I just added my blog to the Mathematics/Statistics page of the Academic Blog Portal.

As the name implies, this is a resource for gathering together links to academic blogs. The FAQ gives the purpose of the blog:

This is a portal that is intended to provide resources for (a) academic bloggers, and (b) people who want to read academic blogs. It is a first step towards Scott McLemee’s suggestion of an aggregating site to provide the academic blogosphere with a greater degree of coherence. The main organizing principle of the site is a list of academic blogs, organized by discipline. Each disciplinary list provides at a minimum links to relevant blogs, and links to Wikipages about those blogs.

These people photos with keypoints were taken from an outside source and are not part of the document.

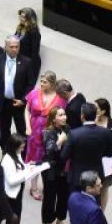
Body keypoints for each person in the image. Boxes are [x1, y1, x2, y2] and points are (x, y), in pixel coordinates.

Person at [24, 70, 65, 200]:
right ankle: (34, 187)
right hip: (34, 131)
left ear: (52, 84)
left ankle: (47, 184)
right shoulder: (34, 93)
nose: (41, 84)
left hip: (50, 133)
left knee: (48, 158)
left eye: (44, 82)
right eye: (41, 81)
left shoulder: (60, 98)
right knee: (34, 160)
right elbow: (26, 110)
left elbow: (62, 116)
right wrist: (28, 127)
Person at [61, 103, 112, 190]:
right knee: (94, 202)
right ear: (95, 115)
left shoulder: (74, 134)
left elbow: (64, 156)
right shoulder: (106, 133)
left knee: (76, 201)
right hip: (96, 177)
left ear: (82, 116)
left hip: (77, 177)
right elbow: (109, 153)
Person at [0, 35, 33, 140]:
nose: (14, 49)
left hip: (18, 103)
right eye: (12, 47)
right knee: (4, 130)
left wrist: (23, 100)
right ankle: (6, 152)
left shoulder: (27, 62)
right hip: (2, 102)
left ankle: (22, 153)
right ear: (5, 46)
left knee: (22, 130)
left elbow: (30, 84)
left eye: (17, 47)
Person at [0, 134, 34, 224]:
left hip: (17, 193)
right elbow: (11, 180)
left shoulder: (16, 154)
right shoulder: (7, 160)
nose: (23, 149)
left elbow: (21, 167)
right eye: (21, 147)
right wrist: (26, 174)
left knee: (16, 220)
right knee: (12, 221)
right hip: (11, 195)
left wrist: (29, 167)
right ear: (14, 146)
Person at [41, 107, 71, 224]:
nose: (64, 117)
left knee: (64, 195)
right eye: (60, 115)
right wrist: (61, 141)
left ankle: (60, 220)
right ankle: (48, 222)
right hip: (51, 169)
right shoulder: (48, 131)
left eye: (64, 114)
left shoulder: (68, 129)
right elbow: (49, 150)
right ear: (54, 119)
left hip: (65, 168)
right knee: (50, 196)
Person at [93, 98, 112, 208]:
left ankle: (101, 212)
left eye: (96, 108)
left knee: (104, 188)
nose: (93, 109)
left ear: (103, 111)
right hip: (92, 160)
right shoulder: (91, 122)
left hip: (107, 162)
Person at [16, 7, 42, 83]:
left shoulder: (34, 33)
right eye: (20, 16)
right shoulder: (20, 28)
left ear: (30, 19)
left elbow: (34, 53)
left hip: (27, 63)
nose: (21, 19)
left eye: (24, 17)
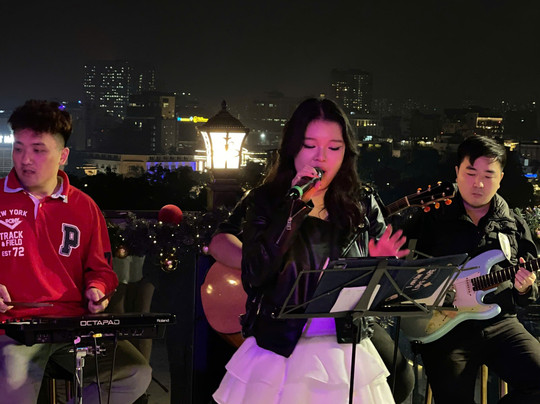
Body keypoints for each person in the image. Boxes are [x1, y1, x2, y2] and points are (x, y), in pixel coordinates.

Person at [212, 98, 411, 404]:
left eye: (334, 147)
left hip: (346, 343)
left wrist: (381, 265)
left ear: (346, 152)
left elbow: (387, 284)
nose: (322, 157)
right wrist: (293, 209)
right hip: (283, 343)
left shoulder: (361, 202)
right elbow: (256, 274)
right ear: (292, 148)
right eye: (309, 145)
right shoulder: (266, 201)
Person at [0, 100, 152, 403]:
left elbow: (102, 270)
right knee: (14, 386)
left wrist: (98, 289)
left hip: (74, 327)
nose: (25, 159)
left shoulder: (84, 206)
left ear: (63, 155)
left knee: (134, 373)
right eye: (18, 148)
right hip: (12, 330)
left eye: (38, 150)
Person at [208, 194, 415, 403]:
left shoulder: (362, 200)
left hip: (343, 322)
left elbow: (381, 264)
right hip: (280, 324)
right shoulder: (269, 196)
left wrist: (383, 264)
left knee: (399, 379)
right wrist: (259, 265)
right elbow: (220, 241)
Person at [398, 135, 540, 404]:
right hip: (443, 327)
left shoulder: (513, 224)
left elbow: (527, 294)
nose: (478, 183)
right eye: (471, 173)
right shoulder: (430, 217)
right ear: (457, 172)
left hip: (501, 323)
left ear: (500, 178)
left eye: (488, 175)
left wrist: (525, 288)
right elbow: (398, 270)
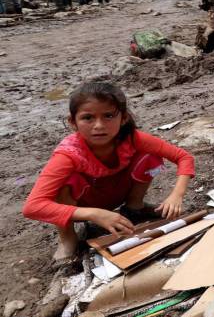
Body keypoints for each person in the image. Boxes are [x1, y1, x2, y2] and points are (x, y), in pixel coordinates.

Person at [22, 82, 195, 262]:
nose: (99, 125)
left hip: (116, 192)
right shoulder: (68, 155)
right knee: (65, 181)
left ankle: (134, 208)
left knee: (150, 155)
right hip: (83, 203)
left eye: (108, 116)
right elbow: (32, 207)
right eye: (88, 118)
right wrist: (93, 214)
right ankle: (67, 238)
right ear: (73, 122)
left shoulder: (132, 138)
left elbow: (184, 157)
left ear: (124, 118)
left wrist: (177, 195)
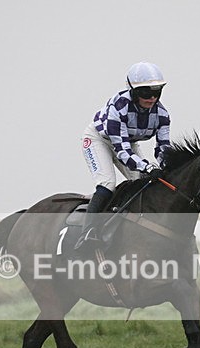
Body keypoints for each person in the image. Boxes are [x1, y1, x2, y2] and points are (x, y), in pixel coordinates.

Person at [76, 62, 171, 249]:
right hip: (99, 140)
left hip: (127, 141)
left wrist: (163, 166)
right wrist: (147, 166)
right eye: (146, 92)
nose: (152, 98)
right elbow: (123, 153)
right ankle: (87, 232)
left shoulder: (162, 115)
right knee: (107, 184)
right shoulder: (118, 106)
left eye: (157, 91)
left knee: (143, 182)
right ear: (133, 91)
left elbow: (163, 148)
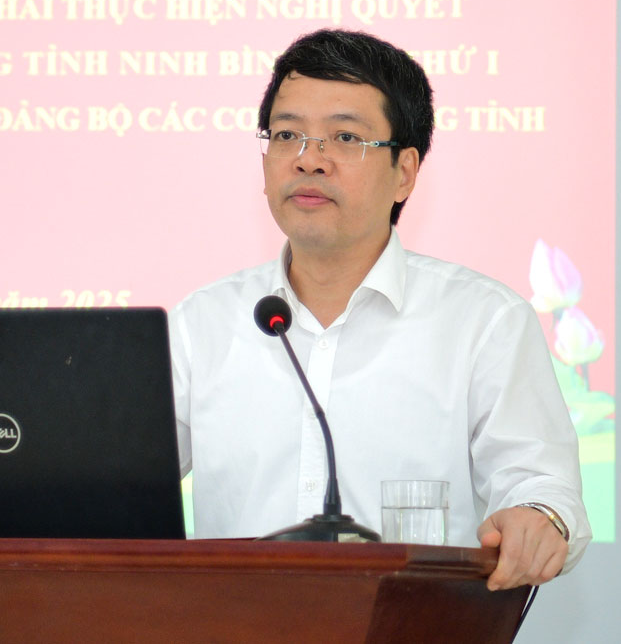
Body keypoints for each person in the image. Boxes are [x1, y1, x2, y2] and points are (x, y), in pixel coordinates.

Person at [169, 29, 590, 590]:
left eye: (345, 137)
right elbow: (118, 487)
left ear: (405, 172)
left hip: (414, 623)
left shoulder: (484, 321)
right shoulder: (201, 324)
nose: (309, 160)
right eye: (287, 134)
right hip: (232, 623)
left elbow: (541, 485)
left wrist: (540, 519)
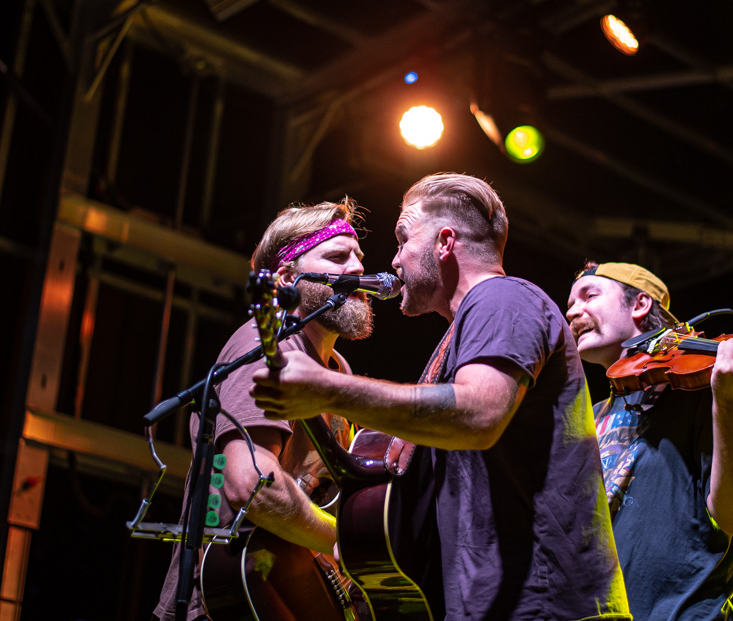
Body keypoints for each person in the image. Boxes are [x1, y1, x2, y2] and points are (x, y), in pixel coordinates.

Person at [252, 173, 630, 620]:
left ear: (444, 242)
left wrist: (329, 390)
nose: (392, 260)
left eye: (402, 238)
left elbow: (478, 415)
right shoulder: (461, 334)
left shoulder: (502, 299)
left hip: (544, 604)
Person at [155, 197, 375, 621]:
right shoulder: (266, 348)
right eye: (337, 256)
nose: (357, 269)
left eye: (359, 257)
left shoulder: (337, 371)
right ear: (286, 277)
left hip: (285, 593)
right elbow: (252, 485)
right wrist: (344, 540)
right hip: (226, 601)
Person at [565, 261, 733, 620]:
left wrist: (731, 401)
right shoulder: (589, 417)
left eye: (589, 295)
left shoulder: (701, 392)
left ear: (640, 305)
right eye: (570, 304)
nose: (572, 311)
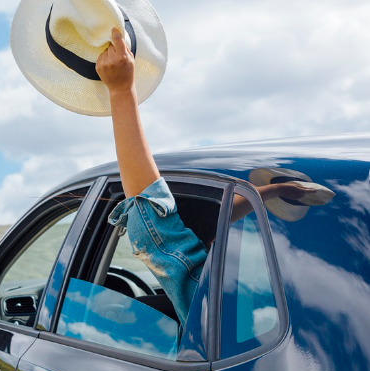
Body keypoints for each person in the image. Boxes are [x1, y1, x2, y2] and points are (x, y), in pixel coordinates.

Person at [95, 28, 314, 324]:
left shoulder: (216, 308)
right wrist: (271, 191)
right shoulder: (302, 300)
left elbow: (153, 225)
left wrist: (121, 92)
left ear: (208, 243)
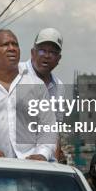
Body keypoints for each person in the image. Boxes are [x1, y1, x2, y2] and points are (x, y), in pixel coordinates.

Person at [0, 29, 55, 161]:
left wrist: (42, 154)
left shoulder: (35, 84)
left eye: (15, 44)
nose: (12, 48)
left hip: (30, 166)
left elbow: (48, 126)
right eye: (5, 45)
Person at [21, 28, 65, 162]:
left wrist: (55, 164)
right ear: (33, 53)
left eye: (52, 52)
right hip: (15, 158)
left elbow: (54, 130)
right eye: (42, 50)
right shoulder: (17, 74)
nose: (47, 55)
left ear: (58, 59)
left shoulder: (59, 87)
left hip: (44, 161)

The site is designed to be as open as possible – people who wish to contribute new forms of content are encouraged to do so.

They force you to pick one academic area for your blog (algebraic topology, number theory, etc.), which was difficult for me to do. So I took the easy way out and listed my blog under “general mathematics.”

The blogs I read regularly are are written by a wide variety of individuals, from college professors, to high school teachers, to students, to journalists, to mathematical enthusiasts. Unfortunately the qualifications for a blog to be listed, listed below, are too narrow to include all of these blogs.

They’re pretty simple – the blog has to be written by an academic. That is to say, the author should be either a member of a third level institution’s faculty (i.e. community college, college, university, technical institute or whatever), or pursuing a doctoral degree, or employed by a third level institution to do academically relevant work (such as working as a university librarian).

I hope the other bloggers that read my blog will add their blog to this wiki. It is a nice idea to have a master blogroll of academic blogs. If you do not want to get your own account to edit the wiki, but would rather have me add your blog, just put the relevant information in the comment section below (blog name, URL, your name, academic affiliation, subject classification). I’d be happy to add it.